The prong of the ULP about Grant Miner’s presence at the bargaining table—and that it would threaten the entire process—exemplifies the dual-identity manipulation. Columbia claims that bargaining could never be done in “good faith” in the presence of Miner, who was expelled on March 13 2025, one day before bargaining was set to begin, for his alleged participation in the 2024 “Hind’s Hall” protest. His expulsion was an act of student discipline, but amounted to the loss of his job as a PhD candidate in the English and Comparative Literature department. The ULP claim is that because Miner has no more connection to the University, he “is not a proper officer under the CBA [Collective Bargaining Agreement.]” The Union counters by citing Article 7 of the NLRA, which says an employer cannot choose which bargaining members they want to meet with. 

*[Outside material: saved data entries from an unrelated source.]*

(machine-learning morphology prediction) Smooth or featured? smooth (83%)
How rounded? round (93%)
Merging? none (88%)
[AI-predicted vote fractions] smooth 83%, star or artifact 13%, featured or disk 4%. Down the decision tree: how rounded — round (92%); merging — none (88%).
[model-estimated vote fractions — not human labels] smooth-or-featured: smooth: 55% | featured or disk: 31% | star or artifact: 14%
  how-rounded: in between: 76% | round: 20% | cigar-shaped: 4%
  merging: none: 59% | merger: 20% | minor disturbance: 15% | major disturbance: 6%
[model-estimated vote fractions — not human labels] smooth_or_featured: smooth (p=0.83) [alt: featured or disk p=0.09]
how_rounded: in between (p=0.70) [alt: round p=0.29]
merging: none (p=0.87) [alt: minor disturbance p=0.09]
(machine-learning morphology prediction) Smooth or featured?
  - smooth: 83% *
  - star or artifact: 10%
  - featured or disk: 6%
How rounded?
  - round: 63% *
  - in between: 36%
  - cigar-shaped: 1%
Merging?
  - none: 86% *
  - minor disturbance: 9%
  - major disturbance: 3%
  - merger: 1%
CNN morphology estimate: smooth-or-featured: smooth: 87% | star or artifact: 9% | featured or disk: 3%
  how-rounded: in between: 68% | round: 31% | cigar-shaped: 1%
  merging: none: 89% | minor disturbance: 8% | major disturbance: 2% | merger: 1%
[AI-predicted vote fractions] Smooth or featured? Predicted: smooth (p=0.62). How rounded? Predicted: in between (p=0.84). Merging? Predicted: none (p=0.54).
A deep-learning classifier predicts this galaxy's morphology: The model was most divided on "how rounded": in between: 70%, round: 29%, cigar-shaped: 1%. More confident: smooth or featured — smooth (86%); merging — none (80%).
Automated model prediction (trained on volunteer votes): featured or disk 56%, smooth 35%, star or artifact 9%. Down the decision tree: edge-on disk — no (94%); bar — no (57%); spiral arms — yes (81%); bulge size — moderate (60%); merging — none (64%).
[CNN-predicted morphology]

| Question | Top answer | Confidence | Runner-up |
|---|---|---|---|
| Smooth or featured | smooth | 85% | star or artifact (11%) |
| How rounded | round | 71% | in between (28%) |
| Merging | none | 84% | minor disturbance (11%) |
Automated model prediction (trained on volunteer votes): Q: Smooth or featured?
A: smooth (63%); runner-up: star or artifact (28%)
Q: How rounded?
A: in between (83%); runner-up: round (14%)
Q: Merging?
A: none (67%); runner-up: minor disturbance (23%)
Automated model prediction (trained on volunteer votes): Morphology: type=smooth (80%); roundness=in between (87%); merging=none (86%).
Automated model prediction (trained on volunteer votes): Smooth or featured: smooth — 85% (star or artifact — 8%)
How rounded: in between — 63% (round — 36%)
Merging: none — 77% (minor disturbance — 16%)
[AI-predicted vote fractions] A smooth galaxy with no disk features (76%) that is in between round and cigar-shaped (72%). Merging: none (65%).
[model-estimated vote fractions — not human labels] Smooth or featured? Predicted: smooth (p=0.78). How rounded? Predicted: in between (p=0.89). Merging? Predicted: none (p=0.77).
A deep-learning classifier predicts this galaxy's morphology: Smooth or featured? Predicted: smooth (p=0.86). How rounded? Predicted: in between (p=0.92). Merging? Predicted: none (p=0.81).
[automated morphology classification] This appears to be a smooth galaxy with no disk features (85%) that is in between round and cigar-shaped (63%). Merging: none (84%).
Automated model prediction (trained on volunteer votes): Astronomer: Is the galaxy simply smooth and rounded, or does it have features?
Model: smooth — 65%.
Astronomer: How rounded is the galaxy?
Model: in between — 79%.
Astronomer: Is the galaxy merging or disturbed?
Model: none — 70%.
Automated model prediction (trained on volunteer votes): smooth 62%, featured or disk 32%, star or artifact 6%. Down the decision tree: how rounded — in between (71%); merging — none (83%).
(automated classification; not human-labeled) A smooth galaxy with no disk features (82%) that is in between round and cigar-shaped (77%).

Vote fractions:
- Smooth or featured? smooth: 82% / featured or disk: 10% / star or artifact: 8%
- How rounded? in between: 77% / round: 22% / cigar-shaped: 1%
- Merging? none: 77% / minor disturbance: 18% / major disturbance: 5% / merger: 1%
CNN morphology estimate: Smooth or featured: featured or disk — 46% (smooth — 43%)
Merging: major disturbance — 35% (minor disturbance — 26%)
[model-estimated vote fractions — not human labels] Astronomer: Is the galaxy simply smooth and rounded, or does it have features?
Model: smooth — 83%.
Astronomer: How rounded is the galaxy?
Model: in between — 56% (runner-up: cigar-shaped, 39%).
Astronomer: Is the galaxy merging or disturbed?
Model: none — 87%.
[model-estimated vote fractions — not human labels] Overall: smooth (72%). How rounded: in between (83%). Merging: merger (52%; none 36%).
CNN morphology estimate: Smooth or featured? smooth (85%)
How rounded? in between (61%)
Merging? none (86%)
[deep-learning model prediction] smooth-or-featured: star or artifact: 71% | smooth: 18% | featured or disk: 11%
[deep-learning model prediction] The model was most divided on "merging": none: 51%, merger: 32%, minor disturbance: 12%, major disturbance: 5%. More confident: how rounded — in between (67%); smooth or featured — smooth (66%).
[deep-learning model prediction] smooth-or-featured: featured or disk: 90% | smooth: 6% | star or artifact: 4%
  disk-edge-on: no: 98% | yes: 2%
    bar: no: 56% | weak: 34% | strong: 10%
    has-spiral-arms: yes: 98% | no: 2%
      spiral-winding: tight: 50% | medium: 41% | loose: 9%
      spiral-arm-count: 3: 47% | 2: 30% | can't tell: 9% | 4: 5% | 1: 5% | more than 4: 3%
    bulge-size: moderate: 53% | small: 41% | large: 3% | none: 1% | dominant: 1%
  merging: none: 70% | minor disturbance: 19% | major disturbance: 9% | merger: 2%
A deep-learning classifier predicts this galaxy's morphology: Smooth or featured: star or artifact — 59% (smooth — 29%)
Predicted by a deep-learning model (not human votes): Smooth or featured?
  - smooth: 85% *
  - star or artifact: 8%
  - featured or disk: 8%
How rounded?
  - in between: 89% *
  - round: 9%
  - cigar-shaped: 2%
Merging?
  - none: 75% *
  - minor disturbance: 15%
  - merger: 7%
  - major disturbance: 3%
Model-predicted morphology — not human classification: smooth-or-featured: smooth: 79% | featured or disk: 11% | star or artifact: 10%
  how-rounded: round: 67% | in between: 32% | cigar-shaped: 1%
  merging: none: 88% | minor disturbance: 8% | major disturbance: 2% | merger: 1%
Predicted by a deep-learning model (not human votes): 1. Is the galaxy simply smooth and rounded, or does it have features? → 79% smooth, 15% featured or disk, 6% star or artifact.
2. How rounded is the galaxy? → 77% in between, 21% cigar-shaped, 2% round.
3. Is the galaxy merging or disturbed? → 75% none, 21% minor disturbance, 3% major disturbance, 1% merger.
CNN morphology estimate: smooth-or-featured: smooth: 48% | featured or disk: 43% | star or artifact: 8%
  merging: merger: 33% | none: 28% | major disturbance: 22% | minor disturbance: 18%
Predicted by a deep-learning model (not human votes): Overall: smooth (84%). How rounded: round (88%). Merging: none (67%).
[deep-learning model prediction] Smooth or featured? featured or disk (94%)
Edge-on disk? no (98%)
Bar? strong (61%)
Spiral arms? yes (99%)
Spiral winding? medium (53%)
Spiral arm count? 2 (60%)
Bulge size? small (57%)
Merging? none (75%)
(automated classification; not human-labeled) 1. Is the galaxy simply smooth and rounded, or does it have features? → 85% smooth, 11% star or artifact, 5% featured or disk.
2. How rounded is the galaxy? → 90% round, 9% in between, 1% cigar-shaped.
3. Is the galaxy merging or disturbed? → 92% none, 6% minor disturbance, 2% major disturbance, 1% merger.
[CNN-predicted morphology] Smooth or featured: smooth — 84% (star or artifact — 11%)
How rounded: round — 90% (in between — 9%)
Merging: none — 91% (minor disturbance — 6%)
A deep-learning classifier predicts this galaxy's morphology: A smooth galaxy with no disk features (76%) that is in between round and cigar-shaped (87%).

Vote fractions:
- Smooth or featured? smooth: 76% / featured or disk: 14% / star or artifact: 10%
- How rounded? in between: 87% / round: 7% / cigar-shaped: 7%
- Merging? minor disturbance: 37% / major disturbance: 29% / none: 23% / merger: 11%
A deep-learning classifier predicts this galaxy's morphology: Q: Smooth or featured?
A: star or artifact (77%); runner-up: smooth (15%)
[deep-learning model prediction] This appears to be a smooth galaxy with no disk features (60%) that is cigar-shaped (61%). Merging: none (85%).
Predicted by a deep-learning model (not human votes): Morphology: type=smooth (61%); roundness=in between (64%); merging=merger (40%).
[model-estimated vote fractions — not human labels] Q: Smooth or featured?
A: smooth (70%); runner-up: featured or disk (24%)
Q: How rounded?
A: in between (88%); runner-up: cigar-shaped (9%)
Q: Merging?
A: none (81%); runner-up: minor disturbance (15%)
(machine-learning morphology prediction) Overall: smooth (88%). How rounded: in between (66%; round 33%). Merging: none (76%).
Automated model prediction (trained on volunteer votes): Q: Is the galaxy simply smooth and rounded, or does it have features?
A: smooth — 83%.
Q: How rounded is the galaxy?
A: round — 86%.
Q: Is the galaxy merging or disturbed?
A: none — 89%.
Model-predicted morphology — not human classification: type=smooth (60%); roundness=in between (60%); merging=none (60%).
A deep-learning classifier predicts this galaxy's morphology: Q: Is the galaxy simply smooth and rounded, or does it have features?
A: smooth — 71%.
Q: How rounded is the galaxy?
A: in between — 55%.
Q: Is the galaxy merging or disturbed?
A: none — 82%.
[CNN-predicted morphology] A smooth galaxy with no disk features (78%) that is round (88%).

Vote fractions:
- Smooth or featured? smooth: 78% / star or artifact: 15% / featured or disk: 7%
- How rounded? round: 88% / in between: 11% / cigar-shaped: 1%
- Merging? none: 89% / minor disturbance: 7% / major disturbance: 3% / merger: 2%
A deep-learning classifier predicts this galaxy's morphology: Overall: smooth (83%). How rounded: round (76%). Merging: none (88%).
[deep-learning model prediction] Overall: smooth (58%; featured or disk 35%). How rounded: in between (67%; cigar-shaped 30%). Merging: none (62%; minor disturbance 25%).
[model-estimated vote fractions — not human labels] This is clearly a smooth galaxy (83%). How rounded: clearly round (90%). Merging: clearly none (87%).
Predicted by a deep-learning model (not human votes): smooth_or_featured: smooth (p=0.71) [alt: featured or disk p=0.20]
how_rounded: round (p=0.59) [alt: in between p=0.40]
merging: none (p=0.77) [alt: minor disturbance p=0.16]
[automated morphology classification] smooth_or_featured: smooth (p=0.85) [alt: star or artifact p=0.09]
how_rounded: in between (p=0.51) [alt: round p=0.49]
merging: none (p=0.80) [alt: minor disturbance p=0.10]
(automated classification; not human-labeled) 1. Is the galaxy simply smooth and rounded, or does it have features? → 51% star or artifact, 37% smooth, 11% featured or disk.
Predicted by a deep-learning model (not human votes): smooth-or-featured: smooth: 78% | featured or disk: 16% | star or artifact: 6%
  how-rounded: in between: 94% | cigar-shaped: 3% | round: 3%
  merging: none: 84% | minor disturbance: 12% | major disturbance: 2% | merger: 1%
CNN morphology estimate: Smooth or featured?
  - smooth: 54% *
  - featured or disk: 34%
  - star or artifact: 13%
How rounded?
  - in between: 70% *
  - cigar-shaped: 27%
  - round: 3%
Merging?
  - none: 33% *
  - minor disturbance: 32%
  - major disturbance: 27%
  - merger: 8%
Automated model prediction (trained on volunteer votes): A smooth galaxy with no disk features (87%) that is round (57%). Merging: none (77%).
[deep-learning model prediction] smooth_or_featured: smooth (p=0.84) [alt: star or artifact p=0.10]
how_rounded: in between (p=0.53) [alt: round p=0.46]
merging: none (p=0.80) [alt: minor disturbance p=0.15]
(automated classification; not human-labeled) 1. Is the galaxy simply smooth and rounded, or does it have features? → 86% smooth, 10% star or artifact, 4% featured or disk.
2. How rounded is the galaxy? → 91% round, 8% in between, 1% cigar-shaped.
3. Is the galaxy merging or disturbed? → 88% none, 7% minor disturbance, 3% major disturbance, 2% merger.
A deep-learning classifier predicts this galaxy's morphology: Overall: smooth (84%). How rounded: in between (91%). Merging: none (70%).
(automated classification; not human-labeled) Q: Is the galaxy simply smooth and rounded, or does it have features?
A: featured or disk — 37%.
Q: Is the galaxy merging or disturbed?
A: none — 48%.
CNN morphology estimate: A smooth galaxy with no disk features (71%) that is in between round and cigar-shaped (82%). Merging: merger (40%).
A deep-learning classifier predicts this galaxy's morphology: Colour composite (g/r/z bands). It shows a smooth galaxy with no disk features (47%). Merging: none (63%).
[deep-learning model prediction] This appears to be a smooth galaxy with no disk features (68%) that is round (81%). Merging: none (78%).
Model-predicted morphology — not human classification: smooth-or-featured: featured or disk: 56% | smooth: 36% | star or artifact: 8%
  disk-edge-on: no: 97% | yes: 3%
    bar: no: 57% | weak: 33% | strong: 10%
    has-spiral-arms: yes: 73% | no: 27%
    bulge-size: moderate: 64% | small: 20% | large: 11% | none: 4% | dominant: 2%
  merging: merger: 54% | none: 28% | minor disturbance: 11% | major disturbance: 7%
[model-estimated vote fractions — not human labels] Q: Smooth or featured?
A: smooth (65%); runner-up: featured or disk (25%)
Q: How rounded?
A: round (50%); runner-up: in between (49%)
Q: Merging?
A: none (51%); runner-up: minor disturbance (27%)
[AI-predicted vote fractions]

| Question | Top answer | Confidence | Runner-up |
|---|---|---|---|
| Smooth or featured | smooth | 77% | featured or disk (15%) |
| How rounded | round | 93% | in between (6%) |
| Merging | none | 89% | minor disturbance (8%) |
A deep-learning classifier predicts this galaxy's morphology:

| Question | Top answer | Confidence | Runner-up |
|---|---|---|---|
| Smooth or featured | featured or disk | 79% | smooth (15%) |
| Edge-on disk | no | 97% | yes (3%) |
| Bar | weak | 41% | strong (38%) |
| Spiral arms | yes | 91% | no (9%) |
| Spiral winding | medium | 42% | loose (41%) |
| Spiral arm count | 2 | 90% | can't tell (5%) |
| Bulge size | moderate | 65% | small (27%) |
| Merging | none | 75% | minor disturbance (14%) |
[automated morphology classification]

However, when it benefits them, the University treats student protesters not as students, but as workers. The ULP argues that SWC encouraged students to join the demonstration at Butler Library on May 7, 2025, and that one of their members was arrested that night. Columbia structured their argument over the bizarre claim that SWC’s solidarity with the protest was in fact a form of strike. They said, through social media, the Union was, “directing its members to engage in an unlawful sit-down strike.” They claimed that the protest violated the rules of strikes, citing the “No strike / No lockout” provision of their agreement, where student employees cannot make “any other concerted interference with the University’s work” during the lifetime of a collective bargaining agreement. But the demonstration on May 7 was obviously not a SWC strike or even “concerted interference” orchestrated by the Union. There is a world of difference between individual Union members being present at a protest, and holding an SWC demonstration, even if the Union expresses solidarity with fellow students and their cause. But because it was convenient, the University framed student protesters as workers obstructing the workplace. 


Lastly, Columbia’s ULP argument over the forum for bargaining centered on SWC’s request for Zoom bargaining sessions. But according to bargaining member Sohum Pal, as the delay began to drag, the Union repeatedly asserted that conversation over Zoom was no longer a decisive factor, as long as enough physical room was provided for their members. The problem was that Columbia repeatedly suggested places that could not fit SWC’s large numbers. However, by playing up the Zoom ask, Columbia was able to paint SWC as utterly difficult students unwilling to budge. Juliana Torres, an SWC member in the History department, sees Columbia’s focus on Zoom is not simply a delay strategy, but an attempt to paint the SWC “as if we are silly.” Despite the SWC’s October decision to concede on the Zoom question, finding a place to meet still proved difficult. According to the NLRB, sessions between employers and employees must be held in neutral spaces—and back in June, Columbia had proposed a meeting in their lawyer’s office at the World Trade Center. 


As the University presses on the Union's understanding of itself through their ULP, other forces bring criticism of the union from other directions and with different implications. In September of this year, SWC had another ULP filed against them, this time by an anonymous group of ex-union members called Graduate Researchers Against Discrimination and Suppression. GRADS claims the union’s leaders are “illegally using bad faith bargaining to demand political concessions from the Columbia administration.” They receive free legal representation from The National Right to Work Committee, a widely known anti-union organization whose mission is to “eliminate coercive union power and compulsory unionism abuses.” The GRADS press release, published by the NRTW itself, argues the SWC is not fairly representing student workers, and reads: “While it’s wrong from the start that any student is forced to accept union boss ‘representation’ they oppose, it’s even less acceptable that UAW union officials are trying to use their monopoly bargaining privileges to enforce their divisive politics on the entire campus, including undergraduate students.” 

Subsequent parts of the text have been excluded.